# Exercise instructions:
Word for word, reproduce each of the entries.

------------------------------------------------------------------------

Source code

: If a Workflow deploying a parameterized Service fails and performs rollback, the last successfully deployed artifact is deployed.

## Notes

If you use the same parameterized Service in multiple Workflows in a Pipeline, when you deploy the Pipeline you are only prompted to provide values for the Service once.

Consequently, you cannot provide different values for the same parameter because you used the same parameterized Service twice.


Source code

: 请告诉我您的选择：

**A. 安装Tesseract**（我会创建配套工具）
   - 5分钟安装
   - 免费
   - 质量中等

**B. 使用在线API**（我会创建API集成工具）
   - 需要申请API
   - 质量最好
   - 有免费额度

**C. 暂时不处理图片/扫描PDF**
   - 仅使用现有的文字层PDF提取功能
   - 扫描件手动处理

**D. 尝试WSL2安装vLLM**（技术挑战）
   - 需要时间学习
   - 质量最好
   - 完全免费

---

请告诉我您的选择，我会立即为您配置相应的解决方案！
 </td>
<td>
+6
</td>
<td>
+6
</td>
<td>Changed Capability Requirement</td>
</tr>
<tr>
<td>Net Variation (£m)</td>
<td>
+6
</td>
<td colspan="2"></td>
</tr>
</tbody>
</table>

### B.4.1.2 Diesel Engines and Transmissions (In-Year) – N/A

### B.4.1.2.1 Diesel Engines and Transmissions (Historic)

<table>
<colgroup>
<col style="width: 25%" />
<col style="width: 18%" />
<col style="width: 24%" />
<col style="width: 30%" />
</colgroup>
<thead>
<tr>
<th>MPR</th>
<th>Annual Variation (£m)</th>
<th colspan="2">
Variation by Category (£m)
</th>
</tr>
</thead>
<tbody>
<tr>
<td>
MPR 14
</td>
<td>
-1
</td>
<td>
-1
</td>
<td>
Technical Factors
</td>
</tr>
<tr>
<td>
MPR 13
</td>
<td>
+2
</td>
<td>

------------------------------------------------------------------------

# The completed task:
Source code

: If a Workflow deploying a parameterized Service fails and performs rollback, the last successfully deployed artifact is deployed.

## Notes

If you use the same parameterized Service in multiple Workflows in a Pipeline, when you deploy the Pipeline you are only prompted to provide values for the Service once.

Consequently, you cannot provide different values for the same parameter because you used the same parameterized Service twice.


Source code

: 请告诉我您的选择：

**A. 安装Tesseract**（我会创建配套工具）
   - 5分钟安装
   - 免费
   - 质量中等

**B. 使用在线API**（我会创建API集成工具）
   - 需要申请API
   - 质量最好
   - 有免费额度

**C. 暂时不处理图片/扫描PDF**
   - 仅使用现有的文字层PDF提取功能
   - 扫描件手动处理

**D. 尝试WSL2安装vLLM**（技术挑战）
   - 需要时间学习
   - 质量最好
   - 完全免费

---

请告诉我您的选择，我会立即为您配置相应的解决方案！
 </td>
<td>
+6
</td>
<td>
+6
</td>
<td>Changed Capability Requirement</td>
</tr>
<tr>
<td>Net Variation (£m)</td>
<td>
+6
</td>
<td colspan="2"></td>
</tr>
</tbody>
</table>

### B.4.1.2 Diesel Engines and Transmissions (In-Year) – N/A

### B.4.1.2.1 Diesel Engines and Transmissions (Historic)

<table>
<colgroup>
<col style="width: 25%" />
<col style="width: 18%" />
<col style="width: 24%" />
<col style="width: 30%" />
</colgroup>
<thead>
<tr>
<th>MPR</th>
<th>Annual Variation (£m)</th>
<th colspan="2">
Variation by Category (£m)
</th>
</tr>
</thead>
<tbody>
<tr>
<td>
MPR 14
</td>
<td>
-1
</td>
<td>
-1
</td>
<td>
Technical Factors
</td>
</tr>
<tr>
<td>
MPR 13
</td>
<td>
+2
</td>
<td>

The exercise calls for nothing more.